> _Instruction_
Find all lines below containing the string "BIVC" and return them.

(Stored data entries)
....

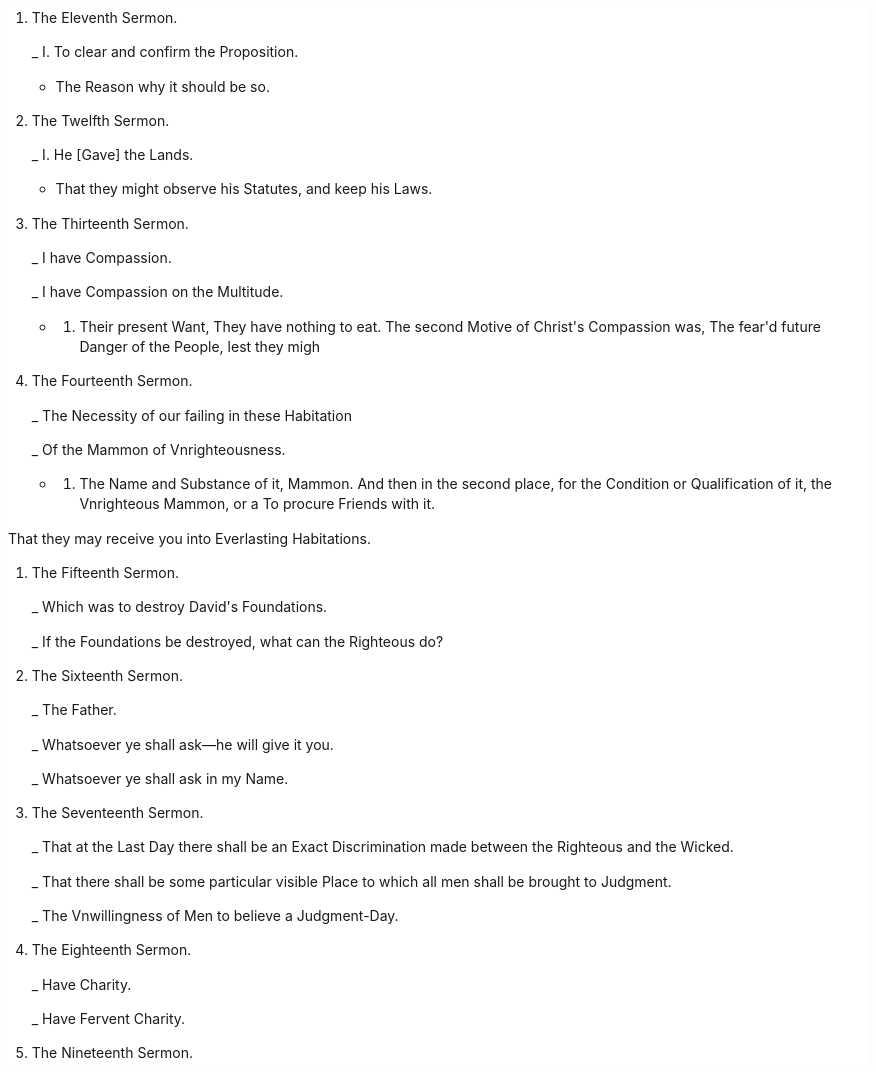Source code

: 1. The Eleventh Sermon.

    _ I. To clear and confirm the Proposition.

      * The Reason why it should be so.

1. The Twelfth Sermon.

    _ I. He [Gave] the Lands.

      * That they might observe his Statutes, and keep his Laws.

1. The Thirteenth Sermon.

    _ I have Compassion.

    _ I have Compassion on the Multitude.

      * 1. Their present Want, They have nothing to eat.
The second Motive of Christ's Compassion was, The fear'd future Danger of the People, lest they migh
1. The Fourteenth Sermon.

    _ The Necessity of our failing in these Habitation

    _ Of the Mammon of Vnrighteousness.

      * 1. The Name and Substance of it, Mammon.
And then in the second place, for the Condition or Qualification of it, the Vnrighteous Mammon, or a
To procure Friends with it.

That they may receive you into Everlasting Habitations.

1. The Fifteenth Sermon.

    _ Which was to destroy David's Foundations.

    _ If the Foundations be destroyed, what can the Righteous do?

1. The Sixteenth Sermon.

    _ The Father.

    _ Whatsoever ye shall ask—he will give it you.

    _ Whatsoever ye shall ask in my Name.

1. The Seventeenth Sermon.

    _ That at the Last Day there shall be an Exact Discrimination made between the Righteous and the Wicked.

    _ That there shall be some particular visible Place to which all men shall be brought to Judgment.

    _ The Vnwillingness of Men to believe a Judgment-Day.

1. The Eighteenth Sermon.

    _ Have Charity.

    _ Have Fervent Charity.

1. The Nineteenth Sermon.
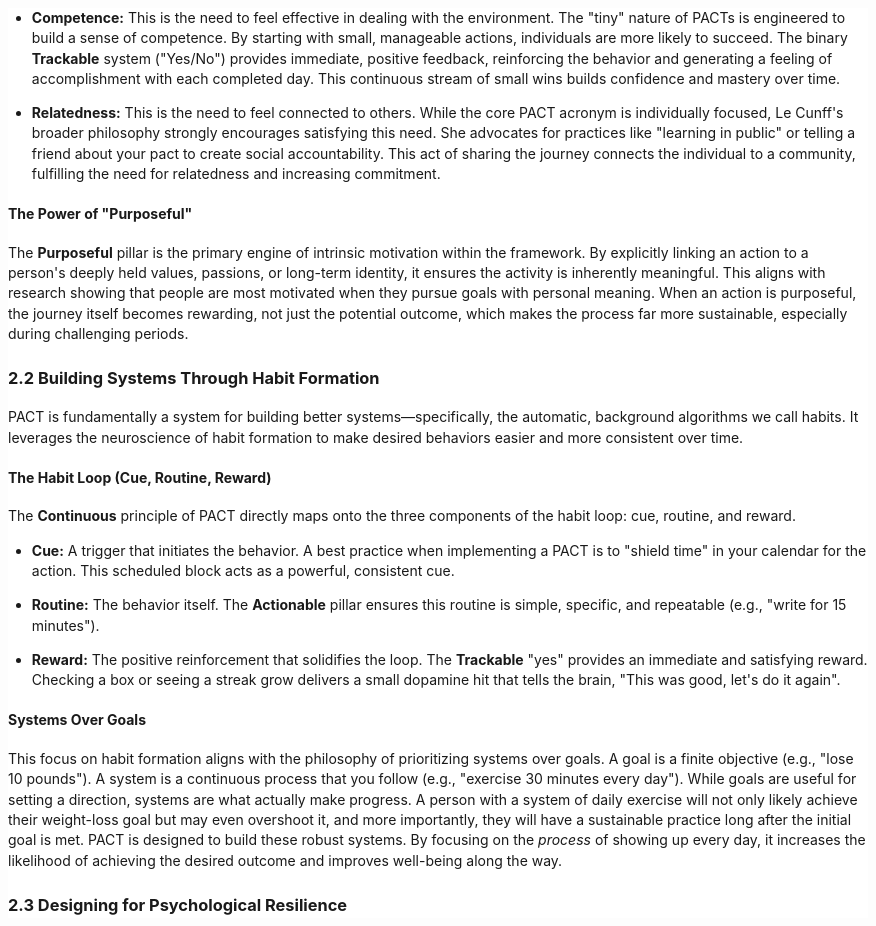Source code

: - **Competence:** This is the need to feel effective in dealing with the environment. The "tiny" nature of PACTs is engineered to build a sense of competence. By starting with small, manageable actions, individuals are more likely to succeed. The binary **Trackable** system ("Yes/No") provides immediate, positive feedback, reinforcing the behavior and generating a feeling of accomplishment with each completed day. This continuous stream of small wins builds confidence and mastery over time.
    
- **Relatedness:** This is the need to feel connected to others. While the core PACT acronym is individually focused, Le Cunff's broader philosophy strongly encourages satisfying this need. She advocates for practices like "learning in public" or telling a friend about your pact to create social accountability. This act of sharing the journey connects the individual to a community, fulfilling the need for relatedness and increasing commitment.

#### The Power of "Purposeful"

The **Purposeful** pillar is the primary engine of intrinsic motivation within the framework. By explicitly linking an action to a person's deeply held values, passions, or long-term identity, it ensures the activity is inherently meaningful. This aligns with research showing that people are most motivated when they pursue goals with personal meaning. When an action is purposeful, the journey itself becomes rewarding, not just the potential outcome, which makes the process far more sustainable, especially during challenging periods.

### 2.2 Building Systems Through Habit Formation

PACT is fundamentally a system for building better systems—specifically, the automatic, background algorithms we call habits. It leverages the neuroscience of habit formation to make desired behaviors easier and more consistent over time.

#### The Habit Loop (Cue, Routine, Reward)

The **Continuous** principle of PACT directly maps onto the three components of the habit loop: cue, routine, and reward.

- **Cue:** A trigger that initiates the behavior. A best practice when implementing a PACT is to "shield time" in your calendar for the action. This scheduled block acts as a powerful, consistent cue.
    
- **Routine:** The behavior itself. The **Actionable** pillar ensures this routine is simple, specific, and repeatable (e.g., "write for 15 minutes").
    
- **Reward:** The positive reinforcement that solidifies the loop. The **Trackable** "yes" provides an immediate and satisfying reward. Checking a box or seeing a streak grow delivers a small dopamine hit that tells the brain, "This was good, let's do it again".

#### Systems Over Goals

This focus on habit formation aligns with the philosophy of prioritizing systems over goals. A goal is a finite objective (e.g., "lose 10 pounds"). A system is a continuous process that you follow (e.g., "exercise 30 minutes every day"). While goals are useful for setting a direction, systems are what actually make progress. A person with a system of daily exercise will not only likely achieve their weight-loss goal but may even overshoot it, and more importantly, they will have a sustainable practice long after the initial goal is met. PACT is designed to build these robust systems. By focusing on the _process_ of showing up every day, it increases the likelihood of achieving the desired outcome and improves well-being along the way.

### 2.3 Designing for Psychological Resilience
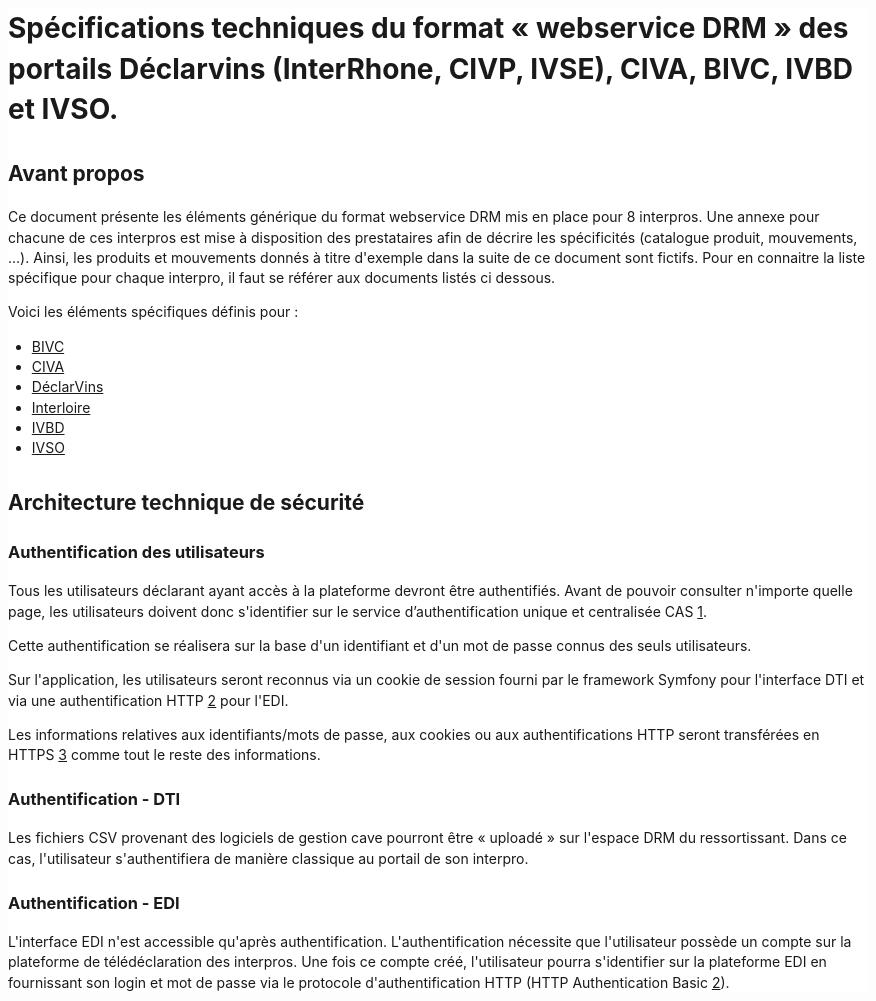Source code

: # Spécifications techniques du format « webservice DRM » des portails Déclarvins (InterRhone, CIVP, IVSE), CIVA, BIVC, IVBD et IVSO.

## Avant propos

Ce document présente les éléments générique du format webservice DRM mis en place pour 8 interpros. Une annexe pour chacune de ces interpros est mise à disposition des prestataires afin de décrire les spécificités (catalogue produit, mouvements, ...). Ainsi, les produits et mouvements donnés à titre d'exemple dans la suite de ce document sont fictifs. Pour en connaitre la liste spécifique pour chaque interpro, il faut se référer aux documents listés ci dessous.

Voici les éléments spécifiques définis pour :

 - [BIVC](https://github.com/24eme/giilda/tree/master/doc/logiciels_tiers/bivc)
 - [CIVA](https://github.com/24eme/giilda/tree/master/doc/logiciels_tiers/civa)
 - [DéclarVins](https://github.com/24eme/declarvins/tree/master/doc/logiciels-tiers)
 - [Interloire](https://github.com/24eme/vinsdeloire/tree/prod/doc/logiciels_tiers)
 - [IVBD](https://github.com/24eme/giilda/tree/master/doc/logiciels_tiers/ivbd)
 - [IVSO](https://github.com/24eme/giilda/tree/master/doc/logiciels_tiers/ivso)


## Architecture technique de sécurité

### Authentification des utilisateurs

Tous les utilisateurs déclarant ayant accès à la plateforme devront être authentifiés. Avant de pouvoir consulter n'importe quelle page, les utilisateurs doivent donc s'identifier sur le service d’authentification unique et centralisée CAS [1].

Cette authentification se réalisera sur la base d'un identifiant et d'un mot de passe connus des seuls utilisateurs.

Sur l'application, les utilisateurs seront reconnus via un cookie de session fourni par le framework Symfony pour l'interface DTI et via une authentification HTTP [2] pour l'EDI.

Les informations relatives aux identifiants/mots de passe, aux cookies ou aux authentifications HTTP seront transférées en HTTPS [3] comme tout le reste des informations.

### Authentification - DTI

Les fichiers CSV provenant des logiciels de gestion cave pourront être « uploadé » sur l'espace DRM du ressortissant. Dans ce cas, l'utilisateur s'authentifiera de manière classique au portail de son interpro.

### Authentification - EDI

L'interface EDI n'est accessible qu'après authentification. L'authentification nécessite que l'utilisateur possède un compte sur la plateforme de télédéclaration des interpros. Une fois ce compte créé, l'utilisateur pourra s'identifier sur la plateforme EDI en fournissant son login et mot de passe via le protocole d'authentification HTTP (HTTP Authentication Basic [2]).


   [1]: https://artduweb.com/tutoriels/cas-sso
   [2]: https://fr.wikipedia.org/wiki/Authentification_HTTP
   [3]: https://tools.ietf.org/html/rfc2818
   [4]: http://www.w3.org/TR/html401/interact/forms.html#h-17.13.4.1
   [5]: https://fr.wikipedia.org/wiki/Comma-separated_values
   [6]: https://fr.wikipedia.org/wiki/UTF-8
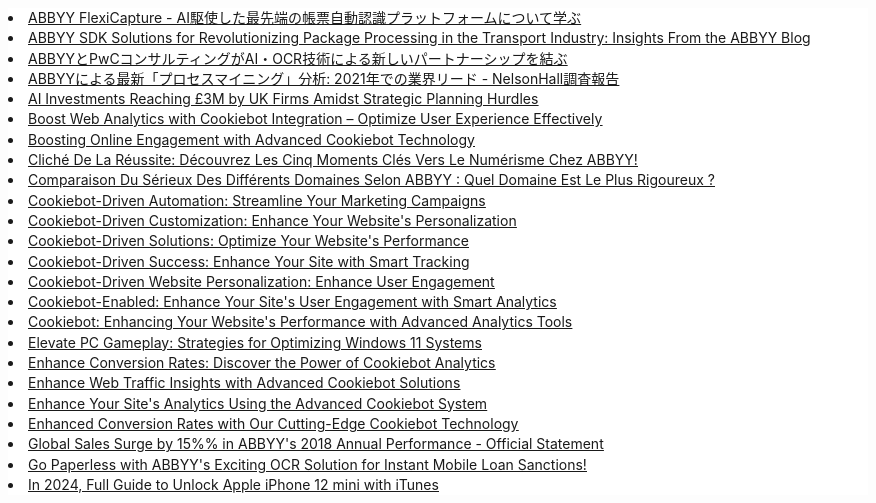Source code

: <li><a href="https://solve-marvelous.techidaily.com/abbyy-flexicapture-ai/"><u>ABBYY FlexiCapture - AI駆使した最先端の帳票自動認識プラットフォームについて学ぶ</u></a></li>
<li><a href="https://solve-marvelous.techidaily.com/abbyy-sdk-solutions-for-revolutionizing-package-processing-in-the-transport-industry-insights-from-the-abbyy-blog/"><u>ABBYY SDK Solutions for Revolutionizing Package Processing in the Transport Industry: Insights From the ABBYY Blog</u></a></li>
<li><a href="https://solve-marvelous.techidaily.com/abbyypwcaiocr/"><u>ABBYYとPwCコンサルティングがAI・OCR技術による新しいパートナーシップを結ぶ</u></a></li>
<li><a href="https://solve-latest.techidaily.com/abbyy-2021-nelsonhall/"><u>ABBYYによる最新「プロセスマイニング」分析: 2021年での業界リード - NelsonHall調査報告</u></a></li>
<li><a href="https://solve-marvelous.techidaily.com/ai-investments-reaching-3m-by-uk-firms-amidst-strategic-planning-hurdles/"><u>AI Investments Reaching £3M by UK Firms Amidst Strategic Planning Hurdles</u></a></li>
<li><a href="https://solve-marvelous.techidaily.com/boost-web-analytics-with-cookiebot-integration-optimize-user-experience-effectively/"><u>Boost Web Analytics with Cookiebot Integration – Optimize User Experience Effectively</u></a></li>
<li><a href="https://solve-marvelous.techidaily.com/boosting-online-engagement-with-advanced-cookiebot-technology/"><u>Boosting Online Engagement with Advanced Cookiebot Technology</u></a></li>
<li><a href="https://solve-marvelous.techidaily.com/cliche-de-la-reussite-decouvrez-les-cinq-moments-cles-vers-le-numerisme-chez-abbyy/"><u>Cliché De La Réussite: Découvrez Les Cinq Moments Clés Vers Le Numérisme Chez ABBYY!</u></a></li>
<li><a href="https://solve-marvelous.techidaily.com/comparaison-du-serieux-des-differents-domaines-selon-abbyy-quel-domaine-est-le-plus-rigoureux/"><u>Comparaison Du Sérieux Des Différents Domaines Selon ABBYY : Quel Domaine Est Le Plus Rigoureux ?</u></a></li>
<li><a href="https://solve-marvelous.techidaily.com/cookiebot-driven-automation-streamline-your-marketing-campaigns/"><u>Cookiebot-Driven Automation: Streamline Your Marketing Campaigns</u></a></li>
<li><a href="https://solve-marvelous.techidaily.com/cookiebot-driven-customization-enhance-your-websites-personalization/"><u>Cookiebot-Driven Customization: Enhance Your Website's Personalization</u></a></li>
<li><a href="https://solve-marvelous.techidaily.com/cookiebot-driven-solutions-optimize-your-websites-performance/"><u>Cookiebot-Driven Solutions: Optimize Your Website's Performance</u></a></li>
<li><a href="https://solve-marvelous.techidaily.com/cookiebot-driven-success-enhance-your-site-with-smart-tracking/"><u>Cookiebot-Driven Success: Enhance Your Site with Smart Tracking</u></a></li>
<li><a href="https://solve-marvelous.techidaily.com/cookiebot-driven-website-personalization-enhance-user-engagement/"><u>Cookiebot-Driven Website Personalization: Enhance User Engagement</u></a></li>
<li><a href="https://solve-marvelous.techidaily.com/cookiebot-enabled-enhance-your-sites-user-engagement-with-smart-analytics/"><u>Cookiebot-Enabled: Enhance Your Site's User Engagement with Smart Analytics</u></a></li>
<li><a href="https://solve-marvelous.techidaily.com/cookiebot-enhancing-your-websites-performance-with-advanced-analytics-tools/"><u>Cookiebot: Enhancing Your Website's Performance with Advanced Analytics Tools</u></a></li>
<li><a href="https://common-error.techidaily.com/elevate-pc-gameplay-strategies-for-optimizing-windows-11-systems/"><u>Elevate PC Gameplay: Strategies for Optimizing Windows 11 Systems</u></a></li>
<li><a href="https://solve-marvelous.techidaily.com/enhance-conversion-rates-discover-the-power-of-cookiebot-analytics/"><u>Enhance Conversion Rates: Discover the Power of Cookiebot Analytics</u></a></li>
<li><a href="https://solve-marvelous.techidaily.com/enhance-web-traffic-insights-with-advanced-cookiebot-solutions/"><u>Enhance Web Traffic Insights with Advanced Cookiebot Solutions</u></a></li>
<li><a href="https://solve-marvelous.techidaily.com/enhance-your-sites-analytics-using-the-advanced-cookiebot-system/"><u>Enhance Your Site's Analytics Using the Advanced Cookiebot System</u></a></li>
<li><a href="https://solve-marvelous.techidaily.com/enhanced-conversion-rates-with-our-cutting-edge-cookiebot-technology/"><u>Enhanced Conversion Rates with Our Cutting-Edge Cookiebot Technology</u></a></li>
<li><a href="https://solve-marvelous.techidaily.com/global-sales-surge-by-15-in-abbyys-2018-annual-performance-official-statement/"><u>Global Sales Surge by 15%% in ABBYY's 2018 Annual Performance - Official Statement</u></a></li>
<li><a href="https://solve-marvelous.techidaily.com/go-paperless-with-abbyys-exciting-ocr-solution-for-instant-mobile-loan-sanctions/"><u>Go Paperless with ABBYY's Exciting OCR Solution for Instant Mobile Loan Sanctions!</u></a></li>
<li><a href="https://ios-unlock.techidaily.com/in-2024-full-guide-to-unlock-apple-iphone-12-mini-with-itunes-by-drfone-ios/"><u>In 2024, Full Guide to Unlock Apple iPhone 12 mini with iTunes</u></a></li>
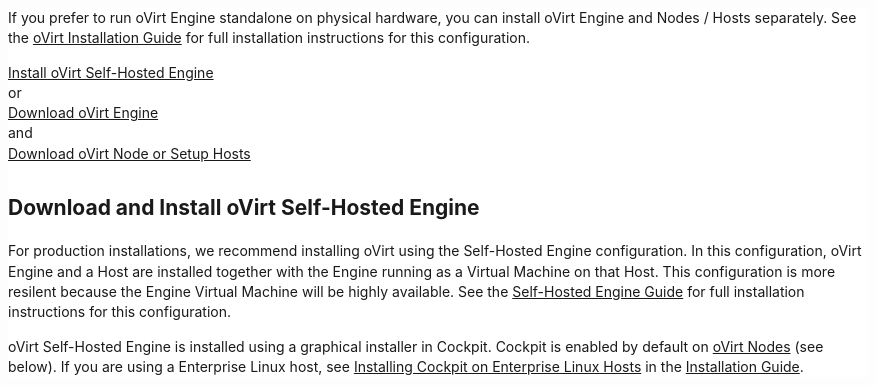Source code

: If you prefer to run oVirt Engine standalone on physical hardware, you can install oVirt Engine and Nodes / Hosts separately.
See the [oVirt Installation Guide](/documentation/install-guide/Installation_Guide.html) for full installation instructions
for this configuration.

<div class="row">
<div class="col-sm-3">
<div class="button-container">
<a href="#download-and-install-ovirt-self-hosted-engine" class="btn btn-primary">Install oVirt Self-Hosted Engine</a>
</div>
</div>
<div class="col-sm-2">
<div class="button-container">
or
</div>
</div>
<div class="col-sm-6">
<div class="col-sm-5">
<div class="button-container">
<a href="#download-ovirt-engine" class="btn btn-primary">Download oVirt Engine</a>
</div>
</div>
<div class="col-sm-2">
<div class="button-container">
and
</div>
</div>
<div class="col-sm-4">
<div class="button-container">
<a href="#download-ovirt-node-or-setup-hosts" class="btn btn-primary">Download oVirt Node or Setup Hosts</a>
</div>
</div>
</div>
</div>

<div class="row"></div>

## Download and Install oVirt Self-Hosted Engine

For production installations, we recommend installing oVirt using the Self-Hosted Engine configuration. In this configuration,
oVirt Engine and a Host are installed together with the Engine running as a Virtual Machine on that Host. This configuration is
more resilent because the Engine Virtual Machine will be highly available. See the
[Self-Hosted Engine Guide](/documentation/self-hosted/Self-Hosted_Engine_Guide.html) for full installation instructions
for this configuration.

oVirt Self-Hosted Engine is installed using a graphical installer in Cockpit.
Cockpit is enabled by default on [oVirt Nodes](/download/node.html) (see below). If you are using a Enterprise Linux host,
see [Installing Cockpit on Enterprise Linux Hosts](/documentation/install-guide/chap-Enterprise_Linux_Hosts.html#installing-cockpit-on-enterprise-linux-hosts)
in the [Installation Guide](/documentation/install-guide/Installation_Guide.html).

....

> _Task solution_
: # Spécifications techniques du format « webservice DRM » des portails Déclarvins (InterRhone, CIVP, IVSE), CIVA, BIVC, IVBD et IVSO.
 - [BIVC](https://github.com/24eme/giilda/tree/master/doc/logiciels_tiers/bivc)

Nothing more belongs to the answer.